= Chambira River =

River in Peru

The Chambira River is a major tributary of the Marañón River, and has been the traditional territory of the Urarina peoples for at least the past 350 years. Located in the Amazon jungle of Peru, otherwise known as the Selva, the Chambira is a tropical waterway with many purposes. There is a huge diversity of plants and animals in this region, which creates a unique ecosystem around the river. Made up of "palm-swamps", the region takes its name from the Chambira palm.

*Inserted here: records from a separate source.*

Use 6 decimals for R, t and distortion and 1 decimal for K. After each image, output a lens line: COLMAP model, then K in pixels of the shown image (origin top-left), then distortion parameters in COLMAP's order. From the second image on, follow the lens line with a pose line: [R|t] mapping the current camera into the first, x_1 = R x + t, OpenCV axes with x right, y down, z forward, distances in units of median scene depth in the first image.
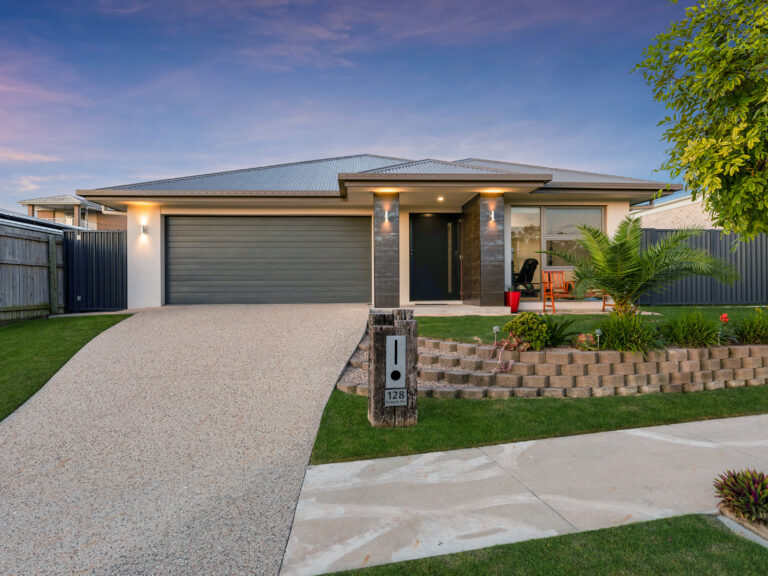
lens RADIAL K [[431.3, 0, 384.9], [0, 431.3, 285.8], [0, 0, 1]] dist [-0.007580, -0.000526]
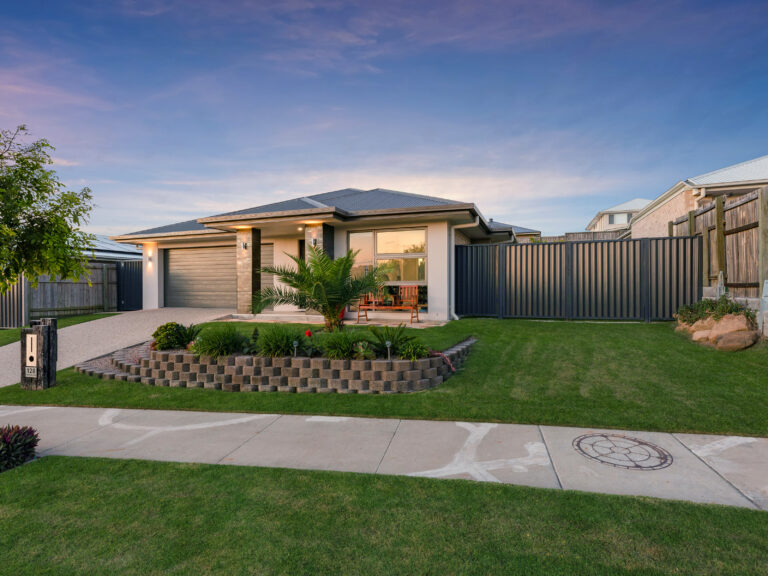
lens RADIAL K [[365.0, 0, 384.2], [0, 365.0, 291.3], [0, 0, 1]] dist [-0.002802, -0.000391]
pose [[0.931489, 0.004313, -0.363744, 0.750030], [-0.001832, 0.999973, 0.007165, -0.025974], [0.363764, -0.006008, 0.931472, 0.084474]]
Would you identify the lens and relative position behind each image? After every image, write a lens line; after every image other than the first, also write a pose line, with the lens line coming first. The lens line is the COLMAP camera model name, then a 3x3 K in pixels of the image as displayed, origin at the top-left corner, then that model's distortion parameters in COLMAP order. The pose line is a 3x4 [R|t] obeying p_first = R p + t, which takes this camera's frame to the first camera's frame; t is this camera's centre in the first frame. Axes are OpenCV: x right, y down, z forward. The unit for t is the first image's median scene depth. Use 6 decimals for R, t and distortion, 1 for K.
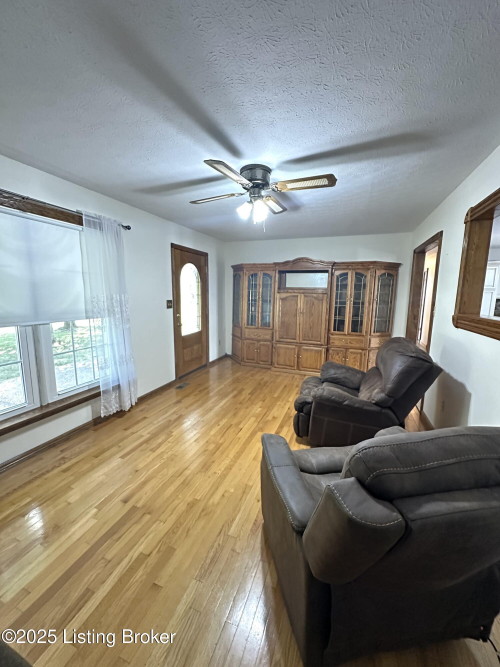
lens RADIAL K [[265.9, 0, 247.5], [0, 265.9, 332.9], [0, 0, 1]] dist [-0.001791, 0.000412]
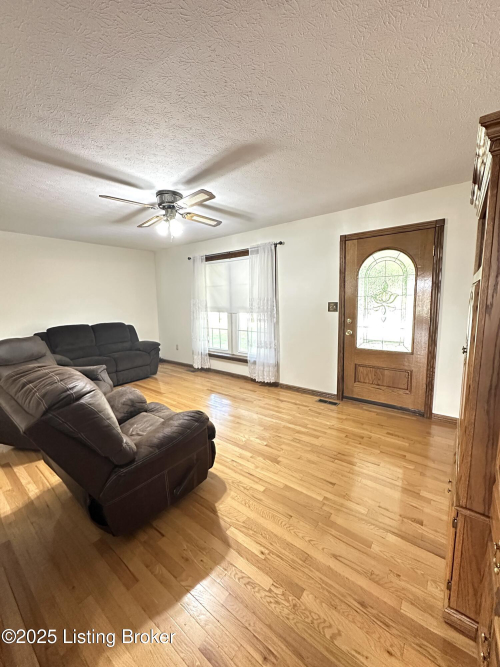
lens RADIAL K [[265.9, 0, 248.1], [0, 265.9, 334.2], [0, 0, 1]] dist [-0.001791, 0.000412]
pose [[-0.294329, 0.120999, -0.948014, 0.828586], [-0.127461, 0.978121, 0.164414, -0.166354], [0.947166, 0.169227, -0.272467, 1.280514]]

Until relatively recently, the Chambira Basin was not a major focus of mapping, either by the Spanish Empire or the Peruvian nation. No major geographical surveys of the Chambira Basin were mounted during the 19th century heyday of exploration, and as a result it remained largely uncharted until the discovery of hydrocarbons in the region in the 1970s. With the subsequent mobilization of indigenous peoples and government-backed neo-liberal legislation, the lands of the Chambira Basin have now been fully mapped.

== Ecosystem ==

The name "Chambira" refers to the dense growth of Chambira palms that cover the region. Otherwise known as Astrocaryum chambira, this native plant has many uses. The plant produces edible fruit consumed by humans and animals alike, and the leaves can be used as fiber for tying rope. Medicinal value is also a benefit of the Chambira palm. The Selva is a tropical climate so it is home to a variety of plants and other life forms. Tropical fruits such as bananas grow there. In the river itself is a plethora of different freshwater species, not limited to but including turtles, fish, caimans, stingrays, and electric eels. All of these species make up an aquatic food chain that indirectly feeds the land as well. Land animals eat the aquatic fish which is returned to the earth in the form of fertilizer. This feeds plant which is the starting block of the land food chain. It is in this manner that the Chambira River plays a role in the environment around it.

== Human interaction ==

The Urarina, or an indigenous population living along the Chambira River, receive many benefits from the water system. Because they have access to a fresh water source, these people have developed different farming methods which make use of the river. The first of these is slash and burn farming, which involves exploiting a farm plot for three to five years before moving on to a new area. The other kind of farming implemented is an open plot along the riverbank. During the dry season, the river recedes, leaving behind highly arable silt that is usually monocropped for a short season. The river also provides a crucial system of interconnected waterways to the Urarina. The men from the tribe make dugout canoes which provide the primary mode of transportation for the Urarina. The river can be used to transport agricultural and other goods downstream to a market or to another tribe. Within the Chambira Basin, all of the rivers are connected in some way with tributaries, thus creating a water highway in the Peruvian jungle. Not only do primitive populations make use of the river system, but large-scale corporations transport goods along the rivers. The most notable example of this is the flotation of oil down the river from the many oil fields in the Selva. The Chambira River not only supports a complex ecosystem, but also aids humans in their endeavors along the waterway.

== Effects of pollution ==

The Chambira River is a life source for many things near its waters, but pollution in the river is starting to raise questions whether this will be a viable water source in the future. Dating back to the 1970s, Occidental Petroleum, and later Pluspetrol started extracting oil out of the Peruvian rainforest and transporting it back to the coast using the river system. In addition to 18 other previous spills, the most recent spill on January 16, 2011, was of over 400 barrels of crude oil. Although there are methods of cleaning oil out of a water system, the buildup of heavy metals and other toxins in the Chambira are of concern given the vast number of spills. The most recent spill occurred near a humedal, or a part of the wetland rainforest that remains partially flooded, which poses risks for the fish-spawning grounds located there. Hunting and fishing are far more crucial than farming to the indigenous population's survival. The food source provided by the river maintains the Urarina's lifestyle. With so much depending on the stable balance of the Chambira River's ecosystem, manmade disasters such as oil spills are of concern for Pluspetrol, the indigenous populations, as well as the Peruvian government.